Cellule staminali mascherate per sfuggire al rischio di rigetto
Riescono a sfuggire agli attacchi del sistema immunitario evitando in questo modo il rischio di rigetto : sono cellule staminali 'mascherate' grazie all' aggiunta di più geni , ottenute da un gruppo di ricerca guidato da Università di Hong Kong e Istituto di ricerca Lunenfeld-Tanenbaum di Toronto. Testate sui topi , le cellule ingegnerizzate sono sopravvissute fino alla fine dell'esperimento durato cinque mesi . Questi risultati, pubblicati sulla rivista Stem Cell Reports, dimostrano che è possibile sviluppare delle cellule staminali universali , un'alternativa molto meno dispendiosa in termini di tempo e denaro rispetto a quelle personalizzate ottenute a partire dalle cellule di ciascun paziente.

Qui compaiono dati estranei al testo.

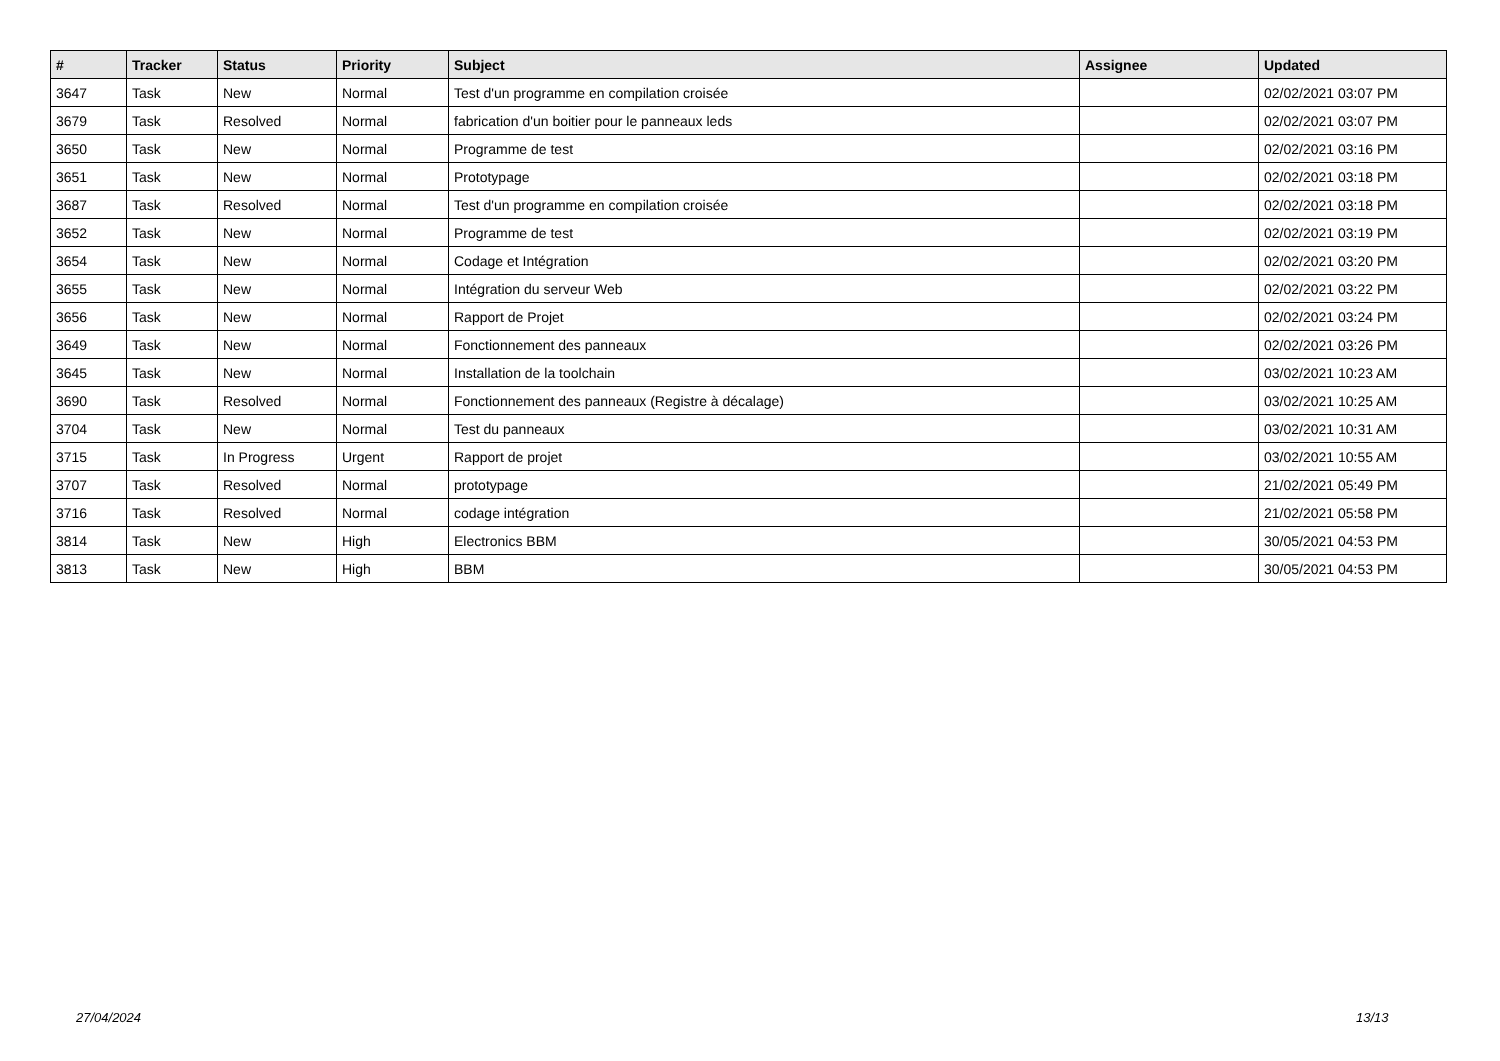| # | Tracker | Status | Priority | Subject | Assignee | Updated |
| --- | --- | --- | --- | --- | --- | --- |
| 3647 | Task | New | Normal | Test d'un programme en compilation croisée | | 02/02/2021 03:07 PM |
| 3679 | Task | Resolved | Normal | fabrication d'un boitier pour le panneaux leds | | 02/02/2021 03:07 PM |
| 3650 | Task | New | Normal | Programme de test | | 02/02/2021 03:16 PM |
| 3651 | Task | New | Normal | Prototypage | | 02/02/2021 03:18 PM |
| 3687 | Task | Resolved | Normal | Test d'un programme en compilation croisée | | 02/02/2021 03:18 PM |
| 3652 | Task | New | Normal | Programme de test | | 02/02/2021 03:19 PM |
| 3654 | Task | New | Normal | Codage et Intégration | | 02/02/2021 03:20 PM |
| 3655 | Task | New | Normal | Intégration du serveur Web | | 02/02/2021 03:22 PM |
| 3656 | Task | New | Normal | Rapport de Projet | | 02/02/2021 03:24 PM |
| 3649 | Task | New | Normal | Fonctionnement des panneaux | | 02/02/2021 03:26 PM |
| 3645 | Task | New | Normal | Installation de la toolchain | | 03/02/2021 10:23 AM |
| 3690 | Task | Resolved | Normal | Fonctionnement des panneaux (Registre à décalage) | | 03/02/2021 10:25 AM |
| 3704 | Task | New | Normal | Test du panneaux | | 03/02/2021 10:31 AM |
| 3715 | Task | In Progress | Urgent | Rapport de projet | | 03/02/2021 10:55 AM |
| 3707 | Task | Resolved | Normal | prototypage | | 21/02/2021 05:49 PM |
| 3716 | Task | Resolved | Normal | codage intégration | | 21/02/2021 05:58 PM |
| 3814 | Task | New | High | Electronics BBM | | 30/05/2021 04:53 PM |
| 3813 | Task | New | High | BBM | | 30/05/2021 04:53 PM |
27/04/2024 13/13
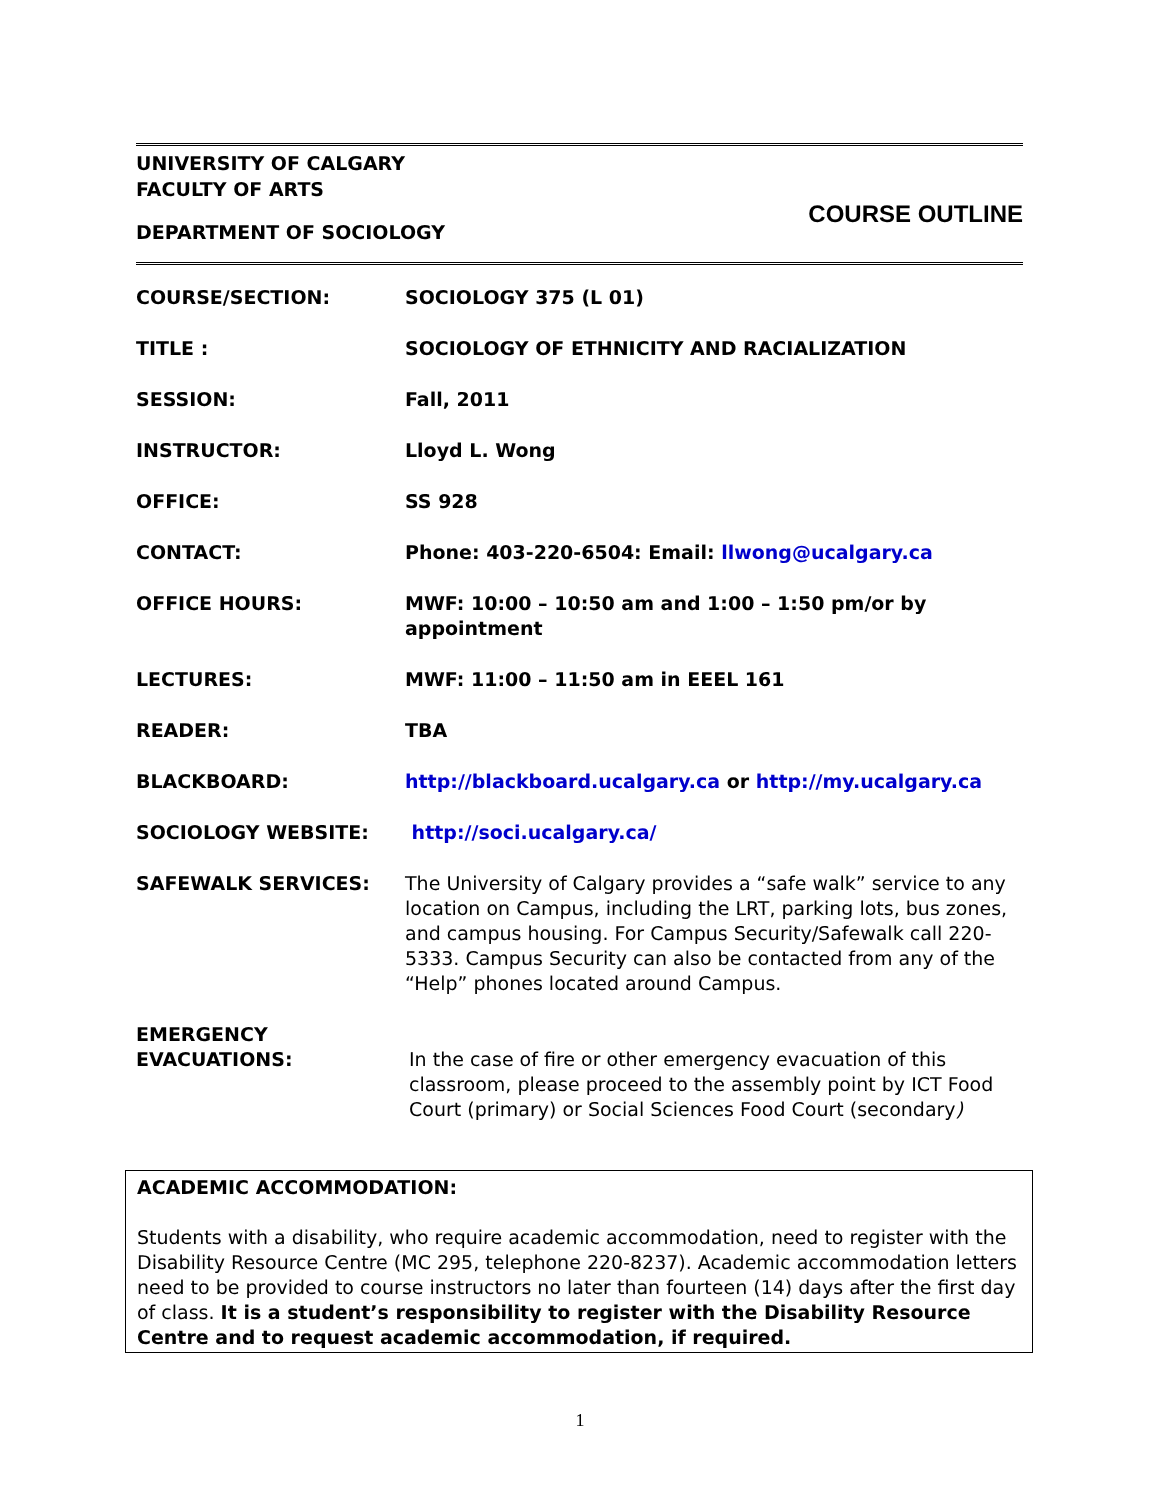UNIVERSITY OF CALGARY
FACULTY OF ARTS
DEPARTMENT OF SOCIOLOGY
COURSE OUTLINE
| COURSE/SECTION: | SOCIOLOGY 375 (L 01) |
| TITLE : | SOCIOLOGY OF ETHNICITY AND RACIALIZATION |
| SESSION: | Fall, 2011 |
| INSTRUCTOR: | Lloyd L. Wong |
| OFFICE: | SS 928 |
| CONTACT: | Phone: 403-220-6504: Email: llwong@ucalgary.ca |
| OFFICE HOURS: | MWF: 10:00 – 10:50 am and 1:00 – 1:50 pm/or by appointment |
| LECTURES: | MWF: 11:00 – 11:50 am in EEEL 161 |
| READER: | TBA |
| BLACKBOARD: | http://blackboard.ucalgary.ca or http://my.ucalgary.ca |
| SOCIOLOGY WEBSITE: | http://soci.ucalgary.ca/ |
| SAFEWALK SERVICES: | The University of Calgary provides a “safe walk” service to any location on Campus, including the LRT, parking lots, bus zones, and campus housing. For Campus Security/Safewalk call 220-5333. Campus Security can also be contacted from any of the “Help” phones located around Campus. |
| EMERGENCY EVACUATIONS: | In the case of fire or other emergency evacuation of this classroom, please proceed to the assembly point by ICT Food Court (primary) or Social Sciences Food Court (secondary ) |
ACADEMIC ACCOMMODATION:
Students with a disability, who require academic accommodation, need to register with the Disability Resource Centre (MC 295, telephone 220-8237). Academic accommodation letters need to be provided to course instructors no later than fourteen (14) days after the first day of class. It is a student’s responsibility to register with the Disability Resource Centre and to request academic accommodation, if required.
1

Gli autori dello studio, coordinato da Danny Chan dell'Università di Hong Kong e Andras Nagy dell'Istituto canadese, hanno inserito otto geni capaci di sopprimere il sistema immunitario in cellule staminali pluripotenti umane , cioè cellule indifferenziate capaci di generare tutti i tipi di tessuti dell'organismo. Queste sono state poi trapiantate sotto la pelle di topi modificati geneticamente in modo da avere un sistema immunitario umano . Mentre le staminali non modificate sono state rapidamente rigettate dagli animali, quelle ingegnerizzate sono sopravvissute per tutta la durata dell’esperimento.
Per aumentare la sicurezza di tali cellule geneticamente modificate, i ricercatori hanno incorporato anche un ulteriore gene che le rende suscettibili a un particolare farmaco : una sorta di interruttore di sicurezza , che consente di eliminare facilmente le cellule in caso di crescita indesiderata . Anche questo meccanismo è stato sperimentato con successo nei topi, ma gli autori della ricerca sottolineano che saranno necessari ulteriori studi per valutare l'efficacia e la sicurezza a lungo termine di tale approccio.